Why Why Functional Programming Matters Matters - kornish
http://weblog.raganwald.com/2007/03/why-why-functional-programming-matters.html
======
stcredzero
_Thus, it is possible to make a language “better” by removing features that
are considered harmful, if by doing so it makes programs in the language
better programs._

Pareto and Cost/Benefit! A Type System is just a set of features in the
compiler and other programming tools. Does our field have good data on the
cost-benefit of features in type systems? Granted, this is quite complicated.
Additional type data can enable features, like more kinds of and more reliable
automated refactorings, but it can also incur costs, like slowing down the
writing of new code and the programming tools.

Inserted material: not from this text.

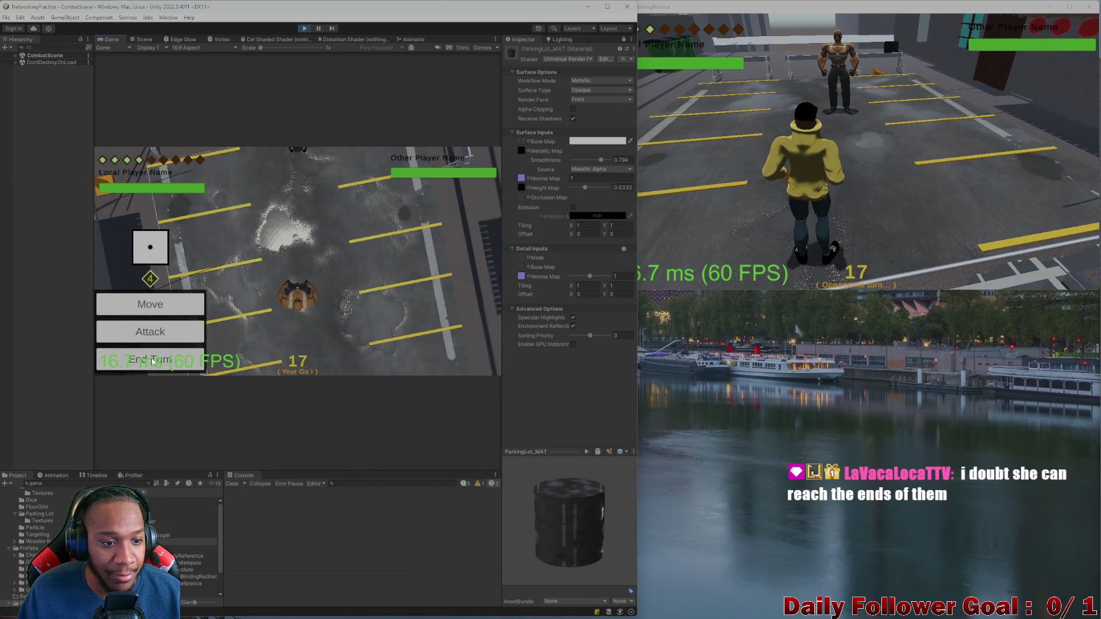
pyautogui.click(158, 358)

Due to the Pareto principle, I suspect that most of the benefit of both
dynamic language environments and type systems come from a minority of the
features in each. I also suspect that many of the costs vary with context and
time-frame. "Programming in the Large" problems may never, ever apply to
certain projects. Long term maintenance issues may not apply to other
projects.

"Experiments" in programming language design generally seem to be at a
ridiculously large granularity with ridiculously poor experimental design.
(Let's write a new language!) Is it any wonder then, that our "field" is
really "half a field?"

------
Pica_soO
So every "language" basically becomes a "hub" language, with lots of sub-
componenent syntaxes, dedicated to a specific task. Functional programming
would be the future of all "Hub" programming, if it were not for the
performance costs. The "language" a project is written in, boils down to the
percentages one or several of the tools of the swiss-army-knife Hub language
are used- or even subverting (as in replacing) another language. You could
create a sort of functional-programming-tool in assembler - if your project is
performance thirsty. So i guess the next step is to allow architects to limit
certain language features to prevent architectural decay. Templated Packages
that adapt the language percentage of reused Components to the projects needs?

------
bradknowles
I think this is a good blog post, but we might want to modify the subject line
to let people know that this is from 2007.